* GIVEN INFORMATION:
+++

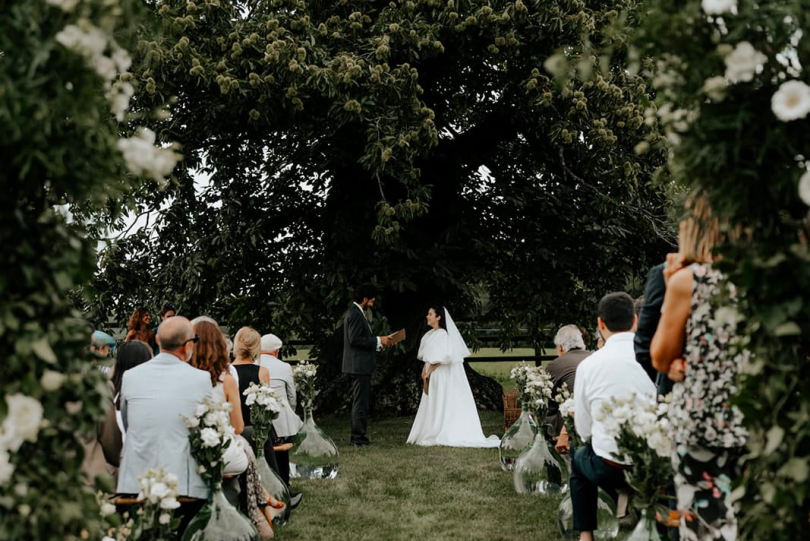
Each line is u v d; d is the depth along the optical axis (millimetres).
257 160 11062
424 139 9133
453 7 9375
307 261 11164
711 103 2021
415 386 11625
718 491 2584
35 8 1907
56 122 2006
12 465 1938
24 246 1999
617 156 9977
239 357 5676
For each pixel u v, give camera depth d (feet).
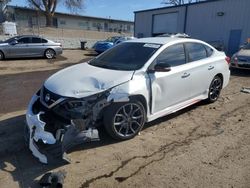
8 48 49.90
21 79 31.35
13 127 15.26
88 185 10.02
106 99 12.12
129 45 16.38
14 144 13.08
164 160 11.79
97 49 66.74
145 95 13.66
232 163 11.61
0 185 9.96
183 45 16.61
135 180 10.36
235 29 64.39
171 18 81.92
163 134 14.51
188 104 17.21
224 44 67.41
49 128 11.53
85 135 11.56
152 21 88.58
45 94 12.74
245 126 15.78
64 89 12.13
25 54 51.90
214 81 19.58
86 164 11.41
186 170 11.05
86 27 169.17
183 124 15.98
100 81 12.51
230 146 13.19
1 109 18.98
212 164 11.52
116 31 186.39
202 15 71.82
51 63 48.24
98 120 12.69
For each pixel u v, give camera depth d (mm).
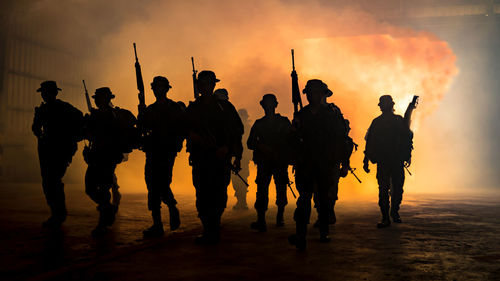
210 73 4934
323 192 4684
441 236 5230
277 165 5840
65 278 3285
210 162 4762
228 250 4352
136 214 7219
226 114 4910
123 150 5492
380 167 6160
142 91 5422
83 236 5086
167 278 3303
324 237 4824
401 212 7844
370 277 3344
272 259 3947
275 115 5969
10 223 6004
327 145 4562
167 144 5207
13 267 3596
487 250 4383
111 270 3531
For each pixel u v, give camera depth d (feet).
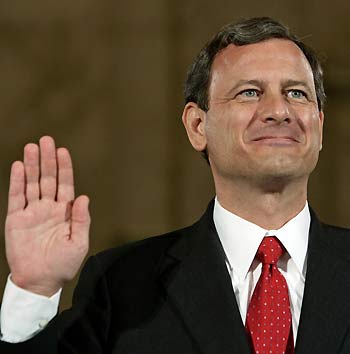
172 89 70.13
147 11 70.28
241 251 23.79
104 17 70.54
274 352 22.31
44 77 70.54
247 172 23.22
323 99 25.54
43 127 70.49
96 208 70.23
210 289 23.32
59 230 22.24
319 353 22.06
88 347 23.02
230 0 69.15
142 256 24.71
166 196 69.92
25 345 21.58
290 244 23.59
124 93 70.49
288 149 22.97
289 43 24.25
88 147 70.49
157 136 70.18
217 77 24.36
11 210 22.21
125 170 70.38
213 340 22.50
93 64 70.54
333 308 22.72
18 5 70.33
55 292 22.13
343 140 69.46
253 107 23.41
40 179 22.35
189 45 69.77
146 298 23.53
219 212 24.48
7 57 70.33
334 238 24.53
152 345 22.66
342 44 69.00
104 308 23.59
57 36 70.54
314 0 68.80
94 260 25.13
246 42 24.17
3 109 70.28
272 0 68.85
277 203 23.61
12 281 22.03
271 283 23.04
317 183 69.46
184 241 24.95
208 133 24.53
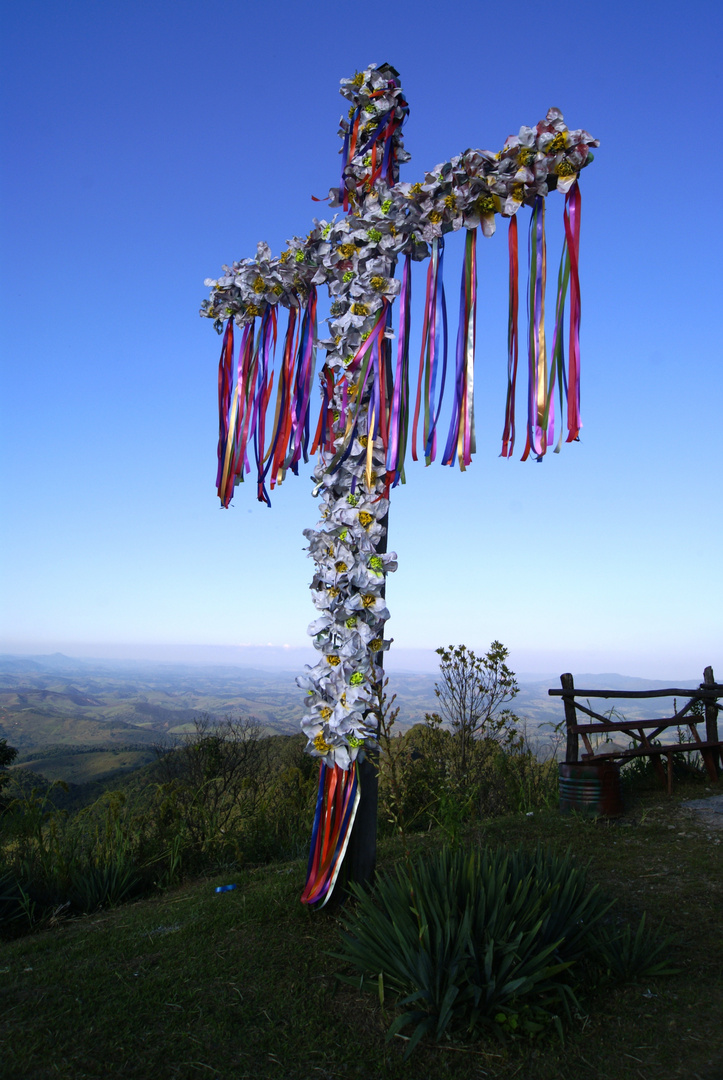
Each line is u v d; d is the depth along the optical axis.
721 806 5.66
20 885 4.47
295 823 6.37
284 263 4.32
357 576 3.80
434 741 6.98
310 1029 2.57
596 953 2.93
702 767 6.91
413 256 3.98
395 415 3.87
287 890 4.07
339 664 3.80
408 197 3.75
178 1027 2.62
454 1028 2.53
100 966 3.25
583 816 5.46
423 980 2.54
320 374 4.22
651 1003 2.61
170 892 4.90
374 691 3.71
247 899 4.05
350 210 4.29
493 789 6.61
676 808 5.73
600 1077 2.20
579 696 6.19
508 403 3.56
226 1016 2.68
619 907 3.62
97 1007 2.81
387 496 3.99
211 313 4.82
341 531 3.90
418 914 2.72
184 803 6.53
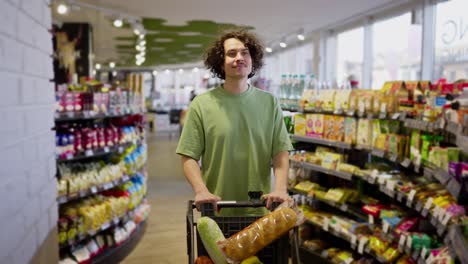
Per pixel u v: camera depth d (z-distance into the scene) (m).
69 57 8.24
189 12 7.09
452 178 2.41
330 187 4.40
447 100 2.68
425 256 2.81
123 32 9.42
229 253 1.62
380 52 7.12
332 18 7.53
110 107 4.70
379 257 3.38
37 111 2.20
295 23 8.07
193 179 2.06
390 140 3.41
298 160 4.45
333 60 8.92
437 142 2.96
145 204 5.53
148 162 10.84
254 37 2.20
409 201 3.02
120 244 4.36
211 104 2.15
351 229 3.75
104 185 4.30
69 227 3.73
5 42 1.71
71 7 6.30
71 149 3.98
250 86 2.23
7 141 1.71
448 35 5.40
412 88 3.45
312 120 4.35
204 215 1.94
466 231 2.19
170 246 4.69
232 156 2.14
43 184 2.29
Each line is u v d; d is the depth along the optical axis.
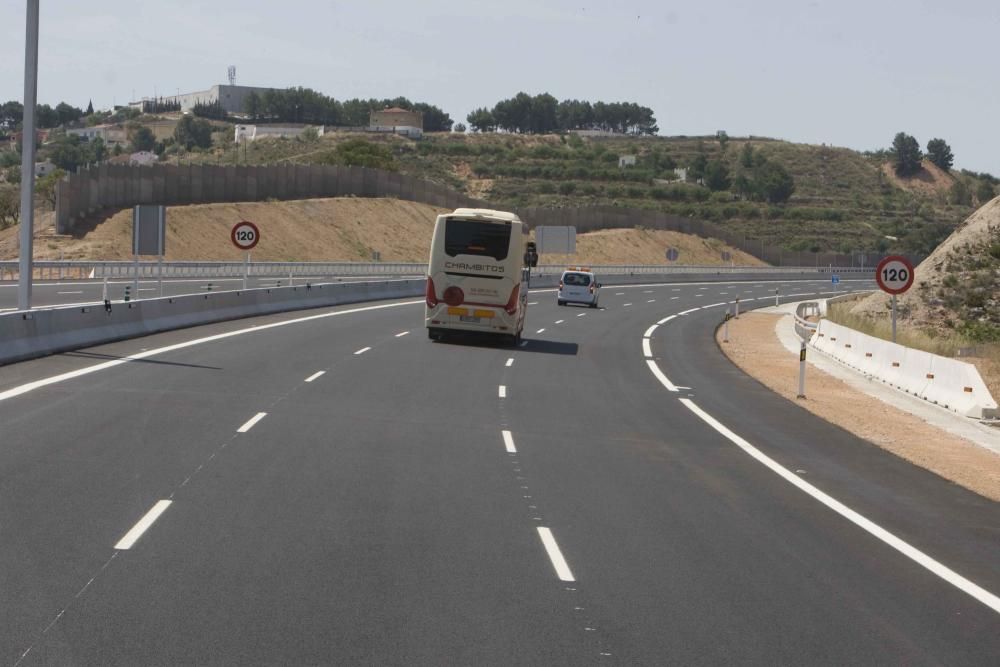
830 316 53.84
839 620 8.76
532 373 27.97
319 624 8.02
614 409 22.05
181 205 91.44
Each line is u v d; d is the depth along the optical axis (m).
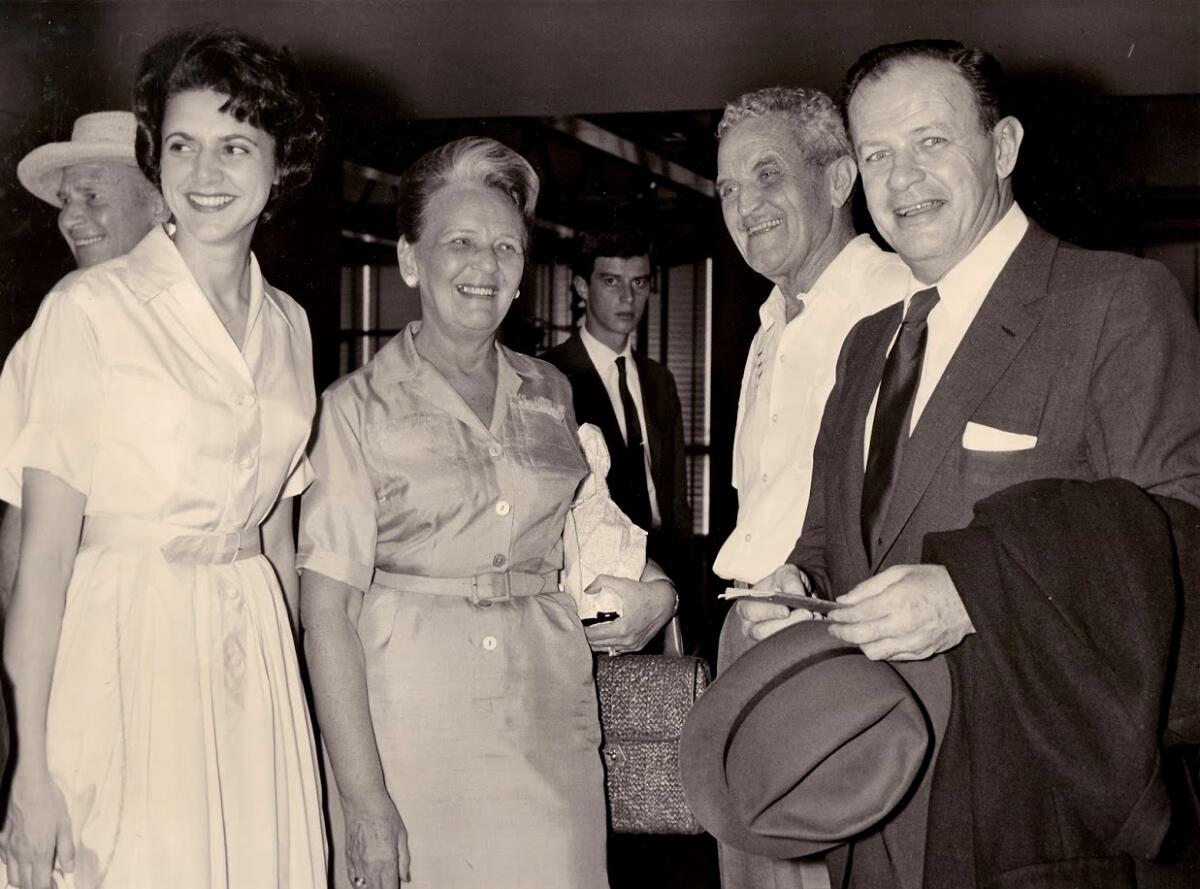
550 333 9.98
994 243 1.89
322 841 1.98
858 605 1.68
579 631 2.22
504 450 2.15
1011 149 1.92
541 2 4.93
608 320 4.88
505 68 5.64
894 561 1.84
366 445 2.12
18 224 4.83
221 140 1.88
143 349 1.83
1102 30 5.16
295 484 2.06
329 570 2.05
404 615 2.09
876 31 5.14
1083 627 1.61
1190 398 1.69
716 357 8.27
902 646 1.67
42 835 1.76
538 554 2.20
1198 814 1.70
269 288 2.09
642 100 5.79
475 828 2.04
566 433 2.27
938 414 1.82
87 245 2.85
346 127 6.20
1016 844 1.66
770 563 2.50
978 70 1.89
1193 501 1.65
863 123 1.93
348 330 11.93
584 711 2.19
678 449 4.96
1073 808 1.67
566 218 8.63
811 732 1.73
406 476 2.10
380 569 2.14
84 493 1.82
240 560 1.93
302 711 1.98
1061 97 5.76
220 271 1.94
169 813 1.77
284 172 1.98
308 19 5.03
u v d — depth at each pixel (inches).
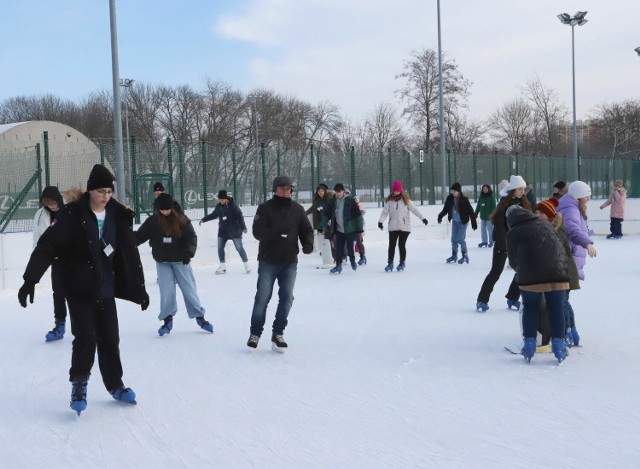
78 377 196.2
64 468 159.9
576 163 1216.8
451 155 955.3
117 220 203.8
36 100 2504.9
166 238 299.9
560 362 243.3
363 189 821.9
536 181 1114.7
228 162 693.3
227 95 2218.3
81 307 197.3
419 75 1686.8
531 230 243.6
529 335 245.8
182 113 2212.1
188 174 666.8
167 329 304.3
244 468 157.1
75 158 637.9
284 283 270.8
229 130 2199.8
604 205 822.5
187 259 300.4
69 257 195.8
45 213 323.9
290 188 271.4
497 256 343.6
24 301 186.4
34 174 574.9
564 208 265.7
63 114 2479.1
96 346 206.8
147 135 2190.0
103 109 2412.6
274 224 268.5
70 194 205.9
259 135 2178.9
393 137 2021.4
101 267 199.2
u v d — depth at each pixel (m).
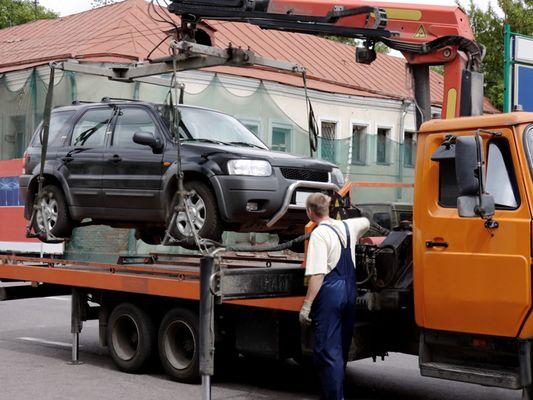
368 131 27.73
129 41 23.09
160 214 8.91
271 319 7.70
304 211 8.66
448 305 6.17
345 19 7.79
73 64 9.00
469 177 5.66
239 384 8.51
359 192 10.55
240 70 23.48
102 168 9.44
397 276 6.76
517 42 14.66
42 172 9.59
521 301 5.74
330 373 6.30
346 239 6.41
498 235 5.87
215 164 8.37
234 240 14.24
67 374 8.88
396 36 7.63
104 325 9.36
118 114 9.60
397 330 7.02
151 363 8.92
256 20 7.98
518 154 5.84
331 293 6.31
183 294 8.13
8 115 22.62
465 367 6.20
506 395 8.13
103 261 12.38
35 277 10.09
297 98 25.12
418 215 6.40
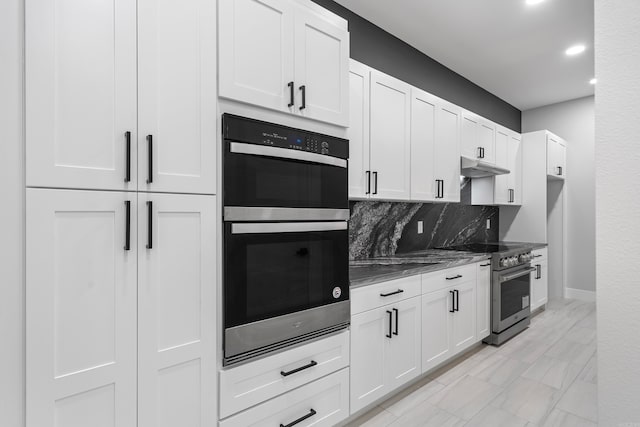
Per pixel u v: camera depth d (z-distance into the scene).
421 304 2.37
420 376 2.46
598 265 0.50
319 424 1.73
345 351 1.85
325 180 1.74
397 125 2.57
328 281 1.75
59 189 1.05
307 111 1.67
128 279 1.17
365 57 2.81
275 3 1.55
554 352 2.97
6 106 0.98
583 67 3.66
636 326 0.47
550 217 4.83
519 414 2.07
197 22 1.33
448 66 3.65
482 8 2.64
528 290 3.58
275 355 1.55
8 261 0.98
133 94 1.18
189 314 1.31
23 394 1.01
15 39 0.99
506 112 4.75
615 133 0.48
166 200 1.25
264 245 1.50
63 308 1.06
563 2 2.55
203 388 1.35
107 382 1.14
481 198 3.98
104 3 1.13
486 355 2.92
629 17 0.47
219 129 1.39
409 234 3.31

+++

* WHAT IS NEEDED: Each record above must be set down again unchanged, with its pictures left out.

* WRITTEN SOLUTION:
Each line is u v d; d is the depth along the optical axis (millimetres).
257 160 11062
424 139 9133
453 7 9375
307 261 11164
711 103 2021
415 386 11625
718 491 2584
35 8 1907
56 122 2006
12 465 1938
24 246 1999
617 156 9977
239 357 5676
For each pixel u v, give camera depth d (feet).
8 48 49.90
21 79 31.35
13 127 15.26
88 185 10.02
106 99 12.12
129 45 16.38
14 144 13.08
164 160 11.79
97 49 66.74
145 95 13.66
232 163 11.61
0 185 9.96
183 45 16.61
135 180 10.36
235 29 64.39
171 18 81.92
163 134 14.51
188 104 17.21
224 44 67.41
49 128 11.53
85 135 11.56
152 21 88.58
45 94 12.74
245 126 15.78
64 89 12.13
25 54 51.90
214 81 19.58
86 164 11.41
186 170 11.05
86 27 169.17
183 124 15.98
100 81 12.51
230 146 13.19
1 109 18.98
212 164 11.52
116 31 186.39
202 15 71.82
51 63 48.24
98 120 12.69
For each pixel u v, give camera depth d (mm).
210 73 4934
323 192 4684
441 236 5230
277 165 5840
65 278 3285
210 162 4762
228 250 4352
136 214 7219
226 114 4910
123 150 5492
380 167 6160
142 91 5422
83 236 5086
167 278 3303
324 237 4824
401 212 7844
370 277 3344
272 259 3947
275 115 5969
10 223 6004
327 145 4562
167 144 5207
13 267 3596
487 250 4383
111 270 3531
For each pixel u v, give camera depth d (feet).
172 89 70.13
147 11 70.28
241 251 23.79
104 17 70.54
274 352 22.31
44 77 70.54
247 172 23.22
323 99 25.54
43 127 70.49
96 208 70.23
210 289 23.32
59 230 22.24
319 353 22.06
88 347 23.02
230 0 69.15
142 256 24.71
166 196 69.92
25 345 21.58
290 244 23.59
124 93 70.49
288 149 22.97
289 43 24.25
88 147 70.49
157 136 70.18
217 77 24.36
11 210 22.21
125 170 70.38
213 340 22.50
93 64 70.54
333 308 22.72
18 5 70.33
55 292 22.13
343 140 69.46
253 107 23.41
40 179 22.35
189 45 69.77
146 298 23.53
219 212 24.48
7 57 70.33
334 238 24.53
152 345 22.66
342 44 69.00
104 308 23.59
57 36 70.54
314 0 68.80
94 260 25.13
246 42 24.17
3 109 70.28
272 0 68.85
277 203 23.61
12 281 22.03
271 283 23.04
317 183 69.46
184 241 24.95
208 133 24.53
Each line is u v d; d is the depth along the optical axis.
721 806 5.66
20 885 4.47
295 823 6.37
284 263 4.32
357 576 3.80
434 741 6.98
310 1029 2.57
596 953 2.93
702 767 6.91
413 256 3.98
395 415 3.87
287 890 4.07
339 664 3.80
408 197 3.75
178 1027 2.62
454 1028 2.53
100 966 3.25
583 816 5.46
423 980 2.54
320 374 4.22
651 1003 2.61
170 892 4.90
374 691 3.71
247 899 4.05
350 210 4.29
493 789 6.61
676 808 5.73
600 1077 2.20
579 696 6.19
508 403 3.56
226 1016 2.68
619 907 3.62
97 1007 2.81
387 496 3.99
211 313 4.82
341 531 3.90
418 914 2.72
184 803 6.53
Per pixel u v: camera depth d (z-distance into the scene) (m).
69 57 8.24
189 12 7.09
452 178 2.41
330 187 4.40
447 100 2.68
425 256 2.81
123 32 9.42
229 253 1.62
380 52 7.12
332 18 7.53
110 107 4.70
379 257 3.38
37 111 2.20
295 23 8.07
193 179 2.06
390 140 3.41
298 160 4.45
333 60 8.92
437 142 2.96
145 204 5.53
148 162 10.84
254 37 2.20
409 201 3.02
120 244 4.36
211 104 2.15
351 229 3.75
104 185 4.30
69 227 3.73
5 42 1.71
71 7 6.30
71 149 3.98
250 86 2.23
7 141 1.71
448 35 5.40
412 88 3.45
312 120 4.35
204 215 1.94
466 231 2.19
170 246 4.69
232 156 2.14
43 184 2.29
Each line is u v d; d is the depth along the optical axis.
830 316 53.84
839 620 8.76
532 373 27.97
319 624 8.02
614 409 22.05
181 205 91.44
Each line is u v d; d is the depth along the optical axis (m).
550 333 9.98
994 243 1.89
322 841 1.98
858 605 1.68
579 631 2.22
504 450 2.15
1011 149 1.92
541 2 4.93
608 320 4.88
505 68 5.64
894 561 1.84
366 445 2.12
18 224 4.83
221 140 1.88
143 349 1.83
1102 30 5.16
295 484 2.06
329 570 2.05
404 615 2.09
876 31 5.14
1083 627 1.61
1190 398 1.69
716 357 8.27
902 646 1.67
42 835 1.76
538 554 2.20
1198 814 1.70
269 288 2.09
642 100 5.79
475 828 2.04
566 433 2.27
938 414 1.82
87 245 2.85
346 127 6.20
1016 844 1.66
770 563 2.50
978 70 1.89
1193 501 1.65
863 123 1.93
348 330 11.93
584 711 2.19
678 449 4.96
1073 808 1.67
566 218 8.63
811 732 1.73
406 476 2.10
380 569 2.14
84 493 1.82
240 560 1.93
302 711 1.98
1061 97 5.76
220 271 1.94
169 813 1.77
284 172 1.98
308 19 5.03
u v d — depth at each pixel (inches).
78 377 196.2
64 468 159.9
576 163 1216.8
451 155 955.3
117 220 203.8
36 100 2504.9
166 238 299.9
560 362 243.3
363 189 821.9
536 181 1114.7
228 162 693.3
227 95 2218.3
81 307 197.3
419 75 1686.8
531 230 243.6
529 335 245.8
182 113 2212.1
188 174 666.8
167 329 304.3
244 468 157.1
75 158 637.9
284 283 270.8
229 130 2199.8
604 205 822.5
187 259 300.4
69 257 195.8
45 213 323.9
290 188 271.4
497 256 343.6
24 301 186.4
34 174 574.9
564 208 265.7
63 114 2479.1
96 346 206.8
147 135 2190.0
103 109 2412.6
274 224 268.5
70 194 205.9
259 135 2178.9
393 137 2021.4
101 267 199.2
u v d — depth at each pixel (m).
368 131 27.73
129 41 23.09
160 214 8.91
271 319 7.70
304 211 8.66
448 305 6.17
345 19 7.79
73 64 9.00
469 177 5.66
239 384 8.51
359 192 10.55
240 70 23.48
102 168 9.44
397 276 6.76
517 42 14.66
42 172 9.59
521 301 5.74
330 373 6.30
346 239 6.41
498 235 5.87
215 164 8.37
234 240 14.24
67 374 8.88
396 36 7.63
104 325 9.36
118 114 9.60
397 330 7.02
151 363 8.92
256 20 7.98
518 154 5.84
331 293 6.31
183 294 8.13
8 115 22.62
465 367 6.20
506 395 8.13
103 261 12.38
35 277 10.09
297 98 25.12
418 215 6.40
Per pixel u v: camera depth d (z-distance into the scene).
421 304 2.37
420 376 2.46
598 265 0.50
319 424 1.73
345 351 1.85
325 180 1.74
397 125 2.57
328 281 1.75
59 189 1.05
307 111 1.67
128 279 1.17
365 57 2.81
275 3 1.55
554 352 2.97
6 106 0.98
583 67 3.66
636 326 0.47
550 217 4.83
519 414 2.07
197 22 1.33
448 66 3.65
482 8 2.64
528 290 3.58
275 355 1.55
8 261 0.98
133 94 1.18
189 314 1.31
23 394 1.01
15 39 0.99
506 112 4.75
615 133 0.48
166 200 1.25
264 245 1.50
63 308 1.06
563 2 2.55
203 388 1.35
107 382 1.14
481 198 3.98
104 3 1.13
486 355 2.92
629 17 0.47
219 129 1.39
409 234 3.31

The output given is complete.